What you have to do ▸ An exact transcription of the entries is required, with no images included.

Pose landmark coordinates
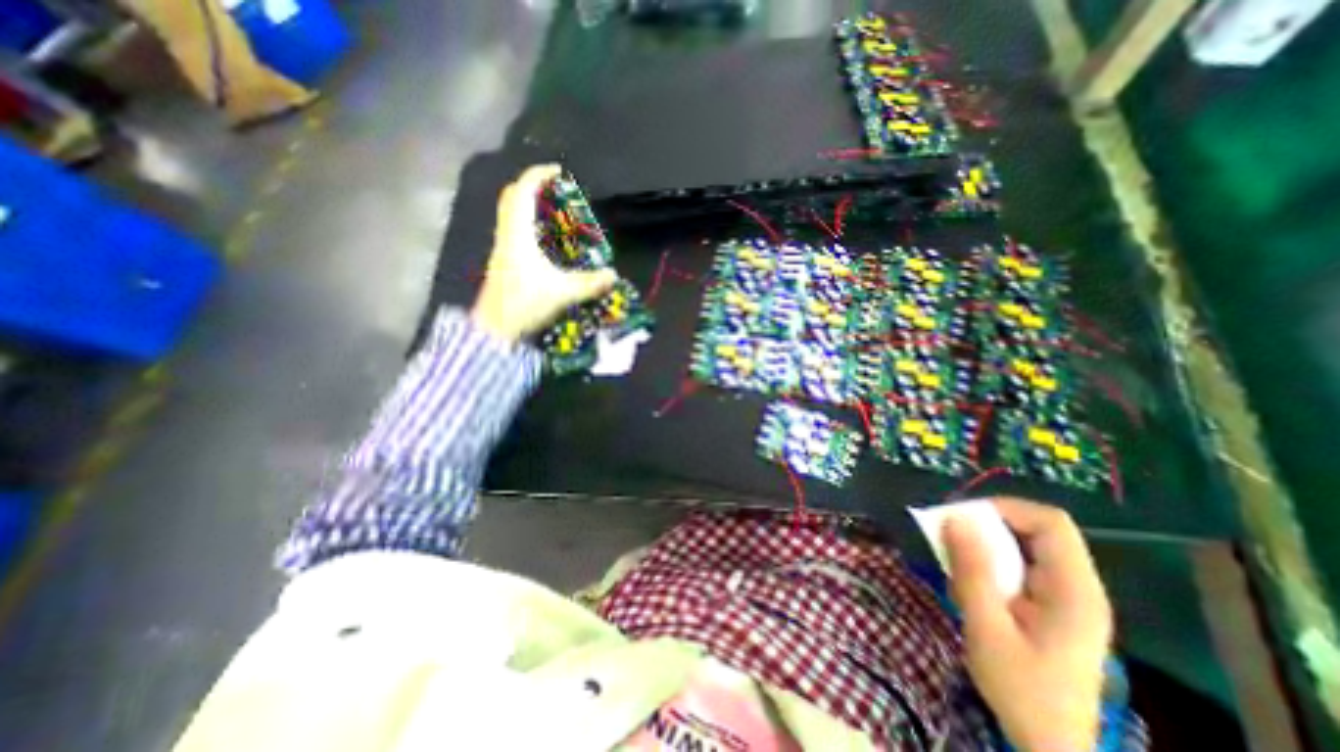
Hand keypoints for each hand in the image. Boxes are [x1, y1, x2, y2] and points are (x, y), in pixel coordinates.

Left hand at [471, 166, 617, 342]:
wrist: (495, 330)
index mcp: (518, 235)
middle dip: (532, 188)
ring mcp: (502, 249)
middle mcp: (507, 236)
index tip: (558, 171)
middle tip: (556, 193)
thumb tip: (612, 275)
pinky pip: (514, 232)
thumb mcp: (562, 293)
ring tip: (554, 215)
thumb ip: (589, 284)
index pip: (523, 192)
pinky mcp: (504, 263)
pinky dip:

Result below ▸
Hand keypoints for each hand in the image. Boxes are [x1, y1, x2, y2] and points are (x, y), in pixel coordinates.

Left hand at [471, 166, 617, 342]:
wrist: (495, 330)
index mcp: (518, 235)
middle dip: (532, 188)
ring mcp: (502, 249)
middle mcp: (507, 236)
index tip: (558, 171)
middle tip: (556, 193)
thumb tip: (612, 275)
pinky pip: (514, 232)
thumb mcp: (562, 293)
ring tip: (554, 215)
thumb ip: (589, 284)
index pip: (523, 192)
pinky mcp: (504, 263)
pinky dip:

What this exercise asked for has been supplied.